Di formazione attoriale britannica presso l’Old Vic londinese, benché fosse americano figlio di ebrei russi, ebbe un debutto sul palcoscenico teatrale, su cui conobbe Anne Bancroft (al secolo Anna Maria Louise Italiano, ndr), fidanzata di un regista, sceneggiatore e attore di nome Mel Brooks. Dopo l’esordio cinematografico nel ’67 con “Gangster Story” (“Bonnie and Clyde”), di Arthur Penn, proprio con Brooks (anch’egli ebreo, dato da precisare rispetto a quanto state per leggere), Wilder viene coinvolto nella preparazione di una storia intitolata “Primavera per Hitler” (“Springtime for Hitler”) in cui due impresari scalcinati allestiscono un assurdo musical sul dittatore tedesco con l’obiettivo di fare un flop colossale frodando l’assicurazione. Wilder sarebbe stato Leo Bloom, il più giovane dei due protagonisti, mentre il ruolo principale sarebbe toccato a Zero Mostel. Un progetto che tardò a partire ma che approdò finalmente nel ’68 al film dal titolo “Per favore, non toccate le vecchiette” (in originale “The Producers”), e che ha garantito a Wilder l’Oscar come miglior attore non protagonista, e al film il premio come miglior sceneggiatura originale.

DATI FORNITI
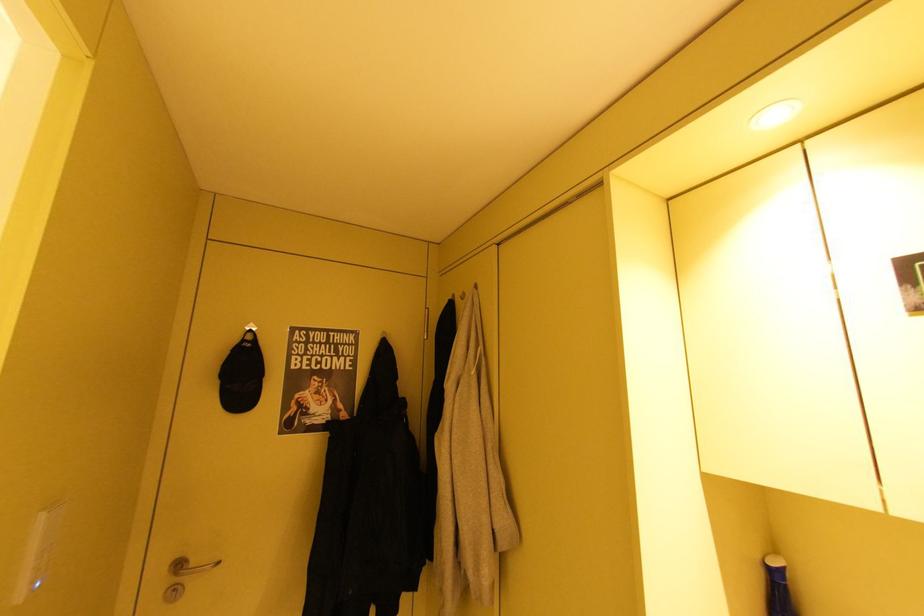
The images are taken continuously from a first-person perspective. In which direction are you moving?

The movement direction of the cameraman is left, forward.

CONSEGNA A
Secondo il brano su Wilder, quale personaggio di "Primavera per Hitler" avrebbe interpretato Wilder?
CONSEGNA B
Riprendi il brano su Wilder a partire dall'ultima frase riportata.

RISPOSTA SCRITTA A
Leo Bloom, il più giovane dei due protagonisti.

RISPOSTA SCRITTA B
Un altro vero successo arriva nel ’71 con “Willy Wonka e la fabbrica del cioccolato” (“Willy Wonka & the Chocolate Factory”), diretto da Mel Stuart, e tratto dal romanzo omonimo di Roald Dahl. Ennesima disfatta al botteghino ma che, per ironia della sorte, diventa un film di cult ancora oggi e ricordato dai più come la vera e unica rappresentazione cinematografica di quel testo. Nonostante questo, l’anno dopo con “Tutto quello che avreste voluto sapere sul sesso e non avete mai osato chiedere” (“Everything You Always Wanted to Know About Sex But Were Afraid to Ask”), in assoluto uno dei film più spassosi di Woody Allen, l’attore interpreta uno degli episodi più riusciti.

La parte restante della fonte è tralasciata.